--- START ---

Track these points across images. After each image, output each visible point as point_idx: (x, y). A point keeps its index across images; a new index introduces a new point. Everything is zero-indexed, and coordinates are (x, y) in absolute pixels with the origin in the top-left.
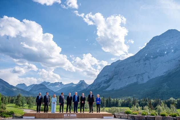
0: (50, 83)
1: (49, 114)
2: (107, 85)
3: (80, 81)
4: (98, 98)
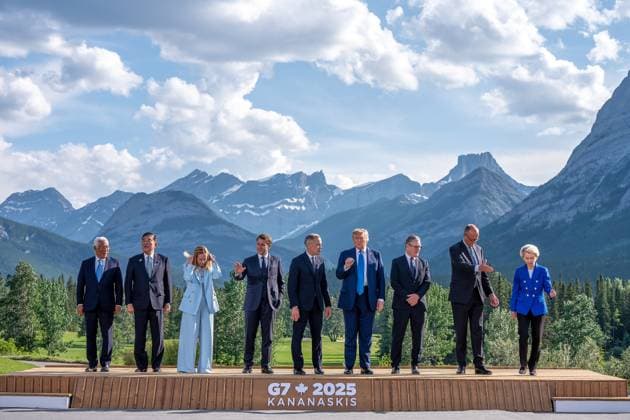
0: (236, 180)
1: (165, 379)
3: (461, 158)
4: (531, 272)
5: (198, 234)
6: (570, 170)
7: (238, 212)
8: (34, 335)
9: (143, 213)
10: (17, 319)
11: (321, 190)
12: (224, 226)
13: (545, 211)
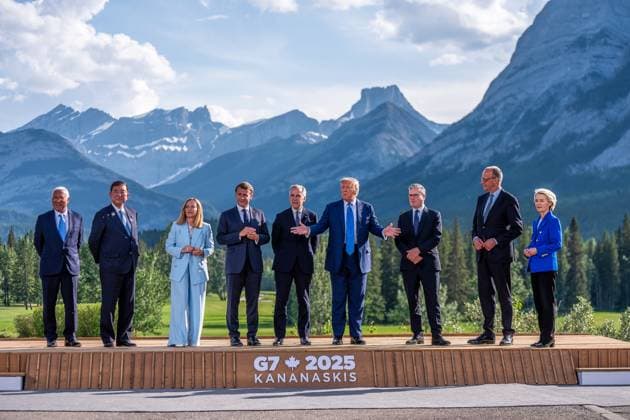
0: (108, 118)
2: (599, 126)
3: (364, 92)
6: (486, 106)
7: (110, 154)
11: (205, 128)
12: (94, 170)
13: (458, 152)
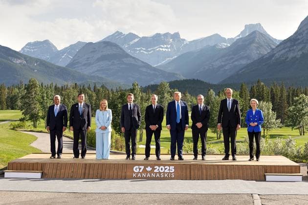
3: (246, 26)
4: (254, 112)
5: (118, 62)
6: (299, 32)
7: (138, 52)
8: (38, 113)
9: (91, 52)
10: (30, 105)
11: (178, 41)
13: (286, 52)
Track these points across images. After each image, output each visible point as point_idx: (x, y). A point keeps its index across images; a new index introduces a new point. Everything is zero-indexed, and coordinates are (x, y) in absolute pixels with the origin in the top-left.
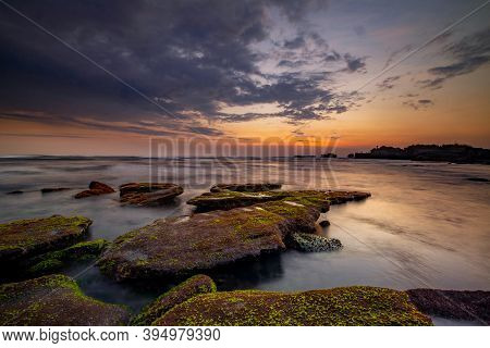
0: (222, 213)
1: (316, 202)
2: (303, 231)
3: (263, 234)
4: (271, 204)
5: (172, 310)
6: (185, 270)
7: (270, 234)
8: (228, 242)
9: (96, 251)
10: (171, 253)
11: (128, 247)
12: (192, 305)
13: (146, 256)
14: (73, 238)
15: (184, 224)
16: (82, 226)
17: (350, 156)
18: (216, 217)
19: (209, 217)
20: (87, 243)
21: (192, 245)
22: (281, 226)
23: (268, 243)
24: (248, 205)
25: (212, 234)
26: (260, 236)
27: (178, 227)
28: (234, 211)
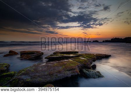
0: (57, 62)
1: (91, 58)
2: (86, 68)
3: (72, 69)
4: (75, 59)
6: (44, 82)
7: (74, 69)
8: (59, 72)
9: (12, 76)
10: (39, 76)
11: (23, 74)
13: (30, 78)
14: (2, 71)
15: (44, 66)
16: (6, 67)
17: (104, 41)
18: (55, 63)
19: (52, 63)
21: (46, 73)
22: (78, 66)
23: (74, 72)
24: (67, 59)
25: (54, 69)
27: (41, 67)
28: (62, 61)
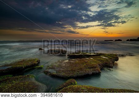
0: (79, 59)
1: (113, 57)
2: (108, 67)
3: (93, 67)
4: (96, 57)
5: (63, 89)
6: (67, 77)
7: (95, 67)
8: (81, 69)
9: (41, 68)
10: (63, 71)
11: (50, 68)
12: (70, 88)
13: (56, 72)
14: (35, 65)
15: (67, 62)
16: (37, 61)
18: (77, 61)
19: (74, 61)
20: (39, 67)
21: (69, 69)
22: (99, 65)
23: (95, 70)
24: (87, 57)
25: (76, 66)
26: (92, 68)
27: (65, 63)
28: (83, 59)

--- END ---

__Problem requirements__. The lines to repeat start at the one holding "6: (185, 270)" and run through the last line of the records above; write them out exactly, both ends included, but not the pictures.

__Result__.
6: (185, 270)
7: (270, 234)
8: (228, 242)
9: (96, 251)
10: (171, 253)
11: (128, 247)
12: (192, 305)
13: (146, 256)
14: (73, 238)
15: (184, 224)
16: (82, 226)
17: (350, 156)
18: (216, 217)
19: (209, 217)
20: (87, 243)
21: (192, 245)
22: (281, 226)
23: (268, 243)
24: (248, 205)
25: (212, 234)
26: (260, 236)
27: (178, 227)
28: (234, 211)
0: (57, 62)
1: (91, 58)
2: (86, 68)
3: (72, 69)
4: (75, 59)
6: (44, 82)
7: (74, 69)
8: (59, 72)
9: (12, 76)
10: (39, 76)
11: (23, 74)
13: (30, 78)
14: (2, 71)
15: (44, 66)
16: (6, 67)
17: (104, 41)
18: (55, 63)
19: (52, 63)
21: (46, 73)
22: (78, 66)
23: (74, 72)
24: (67, 59)
25: (54, 69)
27: (41, 67)
28: (62, 61)
0: (79, 59)
1: (113, 57)
2: (108, 67)
3: (93, 67)
4: (96, 57)
5: (63, 89)
6: (67, 77)
7: (95, 67)
8: (81, 69)
9: (41, 68)
10: (63, 71)
11: (50, 68)
12: (70, 88)
13: (56, 72)
14: (35, 65)
15: (67, 62)
16: (37, 61)
18: (77, 61)
19: (74, 61)
20: (39, 67)
21: (69, 69)
22: (99, 65)
23: (95, 70)
24: (87, 57)
25: (76, 66)
26: (92, 68)
27: (65, 63)
28: (83, 59)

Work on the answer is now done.